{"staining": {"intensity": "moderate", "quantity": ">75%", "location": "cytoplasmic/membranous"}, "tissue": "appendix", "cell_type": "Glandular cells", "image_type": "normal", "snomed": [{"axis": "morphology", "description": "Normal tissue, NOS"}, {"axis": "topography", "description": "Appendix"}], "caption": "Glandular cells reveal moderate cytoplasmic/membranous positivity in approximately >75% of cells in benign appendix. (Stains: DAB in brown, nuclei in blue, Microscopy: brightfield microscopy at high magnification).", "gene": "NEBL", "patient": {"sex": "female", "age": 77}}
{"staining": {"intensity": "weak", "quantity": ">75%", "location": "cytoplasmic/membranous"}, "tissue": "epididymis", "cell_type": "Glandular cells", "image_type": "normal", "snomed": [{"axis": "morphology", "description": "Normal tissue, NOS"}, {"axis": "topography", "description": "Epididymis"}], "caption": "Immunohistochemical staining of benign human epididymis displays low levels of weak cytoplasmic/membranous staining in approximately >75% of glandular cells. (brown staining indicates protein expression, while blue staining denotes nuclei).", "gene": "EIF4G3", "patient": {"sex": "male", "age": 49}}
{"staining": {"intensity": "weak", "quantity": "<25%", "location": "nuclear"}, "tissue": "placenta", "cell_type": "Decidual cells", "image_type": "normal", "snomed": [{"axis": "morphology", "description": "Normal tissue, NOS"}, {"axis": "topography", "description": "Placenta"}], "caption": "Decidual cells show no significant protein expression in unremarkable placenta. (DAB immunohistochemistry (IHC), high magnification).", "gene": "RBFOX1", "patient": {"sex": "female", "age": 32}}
________
What is required: Lines of the material in which the word "cytoplasmic" occurs are to be copied out.

Answer:
{"staining": {"intensity": "moderate", "quantity": ">75%", "location": "cytoplasmic/membranous"}, "tissue": "appendix", "cell_type": "Glandular cells", "image_type": "normal", "snomed": [{"axis": "morphology", "description": "Normal tissue, NOS"}, {"axis": "topography", "description": "Appendix"}], "caption": "Glandular cells reveal moderate cytoplasmic/membranous positivity in approximately >75% of cells in benign appendix. (Stains: DAB in brown, nuclei in blue, Microscopy: brightfield microscopy at high magnification).", "gene": "NEBL", "patient": {"sex": "female", "age": 77}}
{"staining": {"intensity": "weak", "quantity": ">75%", "location": "cytoplasmic/membranous"}, "tissue": "epididymis", "cell_type": "Glandular cells", "image_type": "normal", "snomed": [{"axis": "morphology", "description": "Normal tissue, NOS"}, {"axis": "topography", "description": "Epididymis"}], "caption": "Immunohistochemical staining of benign human epididymis displays low levels of weak cytoplasmic/membranous staining in approximately >75% of glandular cells. (brown staining indicates protein expression, while blue staining denotes nuclei).", "gene": "EIF4G3", "patient": {"sex": "male", "age": 49}}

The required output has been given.